Lack of presence of guardian
Holt said that there should be a motivated offender, a suitable target and a lack of guardian for a criminal to act. Though motivators and targets are clear, the vehicles fell short of the presence of a guardian, claimed Holt.
"Where we found holes was surprising: there's no one technically responsible for these vehicles' central computer systems," Holt said. "The automotive and equipment manufacturers need to recognize that as it stands, they serve as the guardians in the space, and the onus is on them. They need to take the lead in thinking more critically about data flows, software vendors and how to communicate securely with dealerships."
Holt said that if a piece of equipment fails in a traditional automobile, the problem can be fixed. But, cyber security is very different and is not a recoverable problem. "It's critical to think beyond thresholds and recalls because cybersecurity isn't a recoverable problem, but rather one that requires constant system patching updates, installations and new codes written. This is more complicated but needs to be an active guardian process," he added.
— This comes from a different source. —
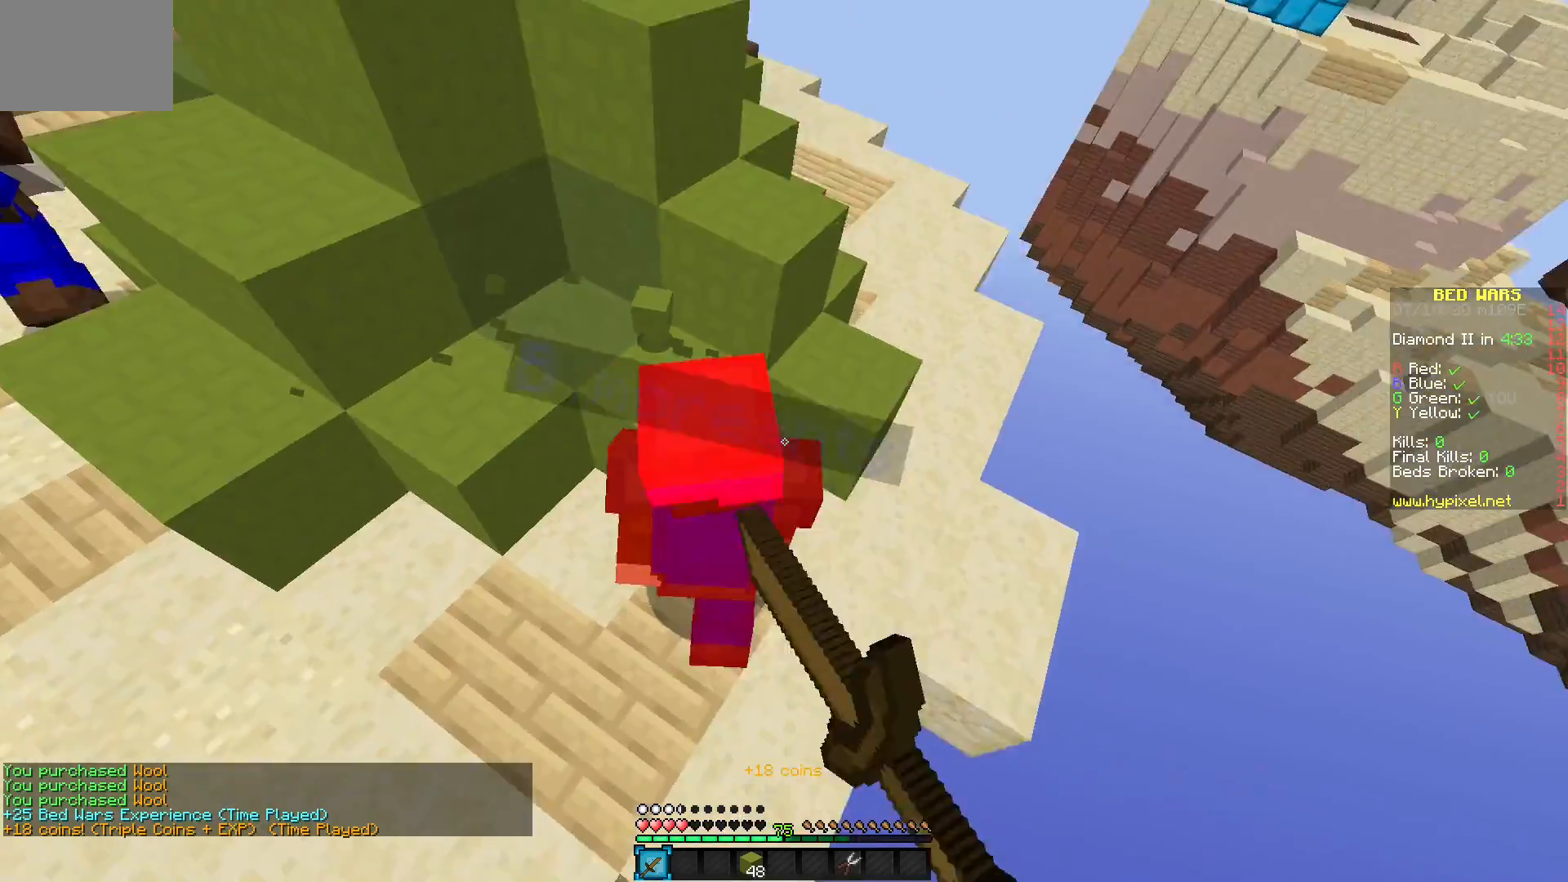
{"keys": [], "mouse": ["left"], "events": []}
Regular update of system software
The study suggests that the guardians should consistently and actively update the software of the system to disrupt such security problems. "Not everyone updates their smartphones when they're supposed to, but customers need to realize that to a certain extent, manufacturers can only do so much. The customer must have a role in protecting their cars as well," Holt explained. "We can't expect every vehicle owner to go to a dealership every time there's a security update. But once the guardians find a way to make it more accessible, they'll be the ones responsible for protecting their vehicles - and themselves."
"We need to improve the presence of software guardians and better resources; we also need to think about developing policies to protect users, vehicles and customers. There are real benefits to smart cars and autonomous features, but we need to get ahead of the risks before those benefits are lost," Holt added.